:: Passage shown ::

# Upgrading a System



## pandaaa (Jul 4, 2010)

this is my build so far :

ATI Radeon 5750 HD 1GB GDDR5
AMD Athlon II X3 3.2Ghz
OCZ StealthXStream2 600w Silent ATX2 Power Supply 80PLUS 
Samsung Spin Point F3 SATAII 1TB 32MB Cache Hard Drive <8.9ms 7200rpm - OEM
4 GB RAM
ASUS m4a78lt-m le

i dont want to spend like a whole £900 on a new setup, what can i buy to upgrade this one so its much better then it is.


----------



## Burto87 (Aug 24, 2011)

What case do you have?


----------



## Collossal (Dec 1, 2012)

pandaaa said:


> this is my build so far :
> 
> ATI Radeon 5750 HD 1GB GDDR5
> AMD Athlon II X3 3.2Ghz
> ...


"

NOTE: Your current case might be an issue for various components.

-Nvidia GTX660 $270 for an Asus version or get a GTX650 for about $170.
-4GB of ram is enough. 8GB doesn't provide much benefit. 
Gigabyte or Asus LGA1155 motherboard for about $100 (one with pci 3.0), then further upgrade to a Intel I5 quad core for $200 or $230 for the K version, which allows you to overclock it. Or you could stay with the current motherboard and get a better CPU as this one is a bit on the low end.
-A new power supply preferably Seasonic or XFX would be good as they are the best power supplies, but it isn't too much of an issue.


----------



## Burto87 (Aug 24, 2011)

MOBO: Asus M5A99X EVO R2.0 
Mwave.com.au - ASUS M5A99X EVO R2.0 Motherboard
Can keep your processor.

GPU: Gigabyte GeForce GTX 660 Ti 2GB GDDR5
Mwave.com.au - Gigabyte GeForce GTX 660 Ti WF2 2GB Video Card

PSU: Seasonic M12 II 620W 80Plus Bronze Modular
Mwave.com.au - Seasonic M12 II 620W Power Supply 80Plus Bronze Modular


----------



## gcavan (Aug 13, 2009)

What is the primary use of the system? Gaming? Audio/video? General use? And are you considering a full rebuild or just a few tweaks to extend the life of this system?

For gaming, a higher end graphics card would give you the largest performance boost. The OCZ power supply 'should' carry something like an HD 7770 or GTX 650 but if it's several years old, it may be time to retire it also.

:::
:: Listed records ::

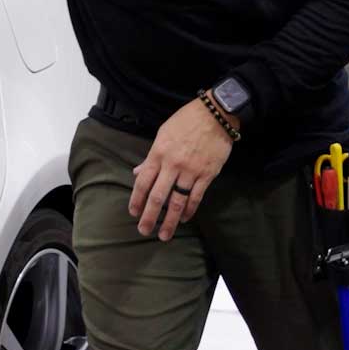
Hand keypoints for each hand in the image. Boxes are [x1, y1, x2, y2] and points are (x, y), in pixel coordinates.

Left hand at [129, 97, 234, 240]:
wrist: (215, 114)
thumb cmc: (186, 121)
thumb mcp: (163, 134)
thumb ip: (150, 157)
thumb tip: (137, 173)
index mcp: (158, 153)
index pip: (143, 182)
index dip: (137, 199)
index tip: (133, 212)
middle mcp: (172, 164)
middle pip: (158, 196)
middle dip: (150, 216)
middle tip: (144, 231)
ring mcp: (190, 171)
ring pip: (177, 201)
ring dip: (170, 220)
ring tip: (164, 235)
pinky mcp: (207, 175)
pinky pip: (196, 197)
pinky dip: (190, 210)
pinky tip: (185, 219)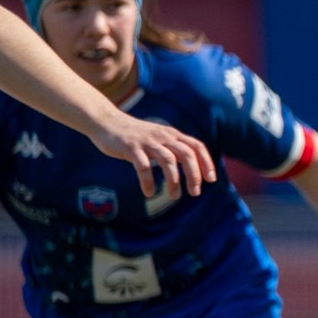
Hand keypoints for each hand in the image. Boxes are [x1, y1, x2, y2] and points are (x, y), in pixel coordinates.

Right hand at [89, 115, 213, 198]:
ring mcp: (147, 142)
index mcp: (172, 135)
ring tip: (174, 196)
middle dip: (194, 175)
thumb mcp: (159, 138)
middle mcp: (163, 137)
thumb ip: (173, 149)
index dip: (207, 163)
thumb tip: (191, 168)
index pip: (197, 146)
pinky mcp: (130, 147)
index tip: (211, 180)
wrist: (106, 121)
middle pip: (186, 155)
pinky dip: (148, 181)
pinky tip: (148, 193)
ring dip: (174, 181)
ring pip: (168, 161)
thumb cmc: (135, 135)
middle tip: (194, 192)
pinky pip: (143, 167)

:::

**Required action:**
List every part in the build that opens the thread on upgrading a system.

**Answer for the task:**
- ATI Radeon 5750 HD 1GB GDDR5
- AMD Athlon II X3 3.2Ghz
- OCZ StealthXStream2 600w Silent ATX2 Power Supply 80PLUS
- Samsung Spin Point F3 SATAII 1TB 32MB Cache Hard Drive <8.9ms 7200rpm - OEM
- 4 GB RAM
- ASUS m4a78lt-m le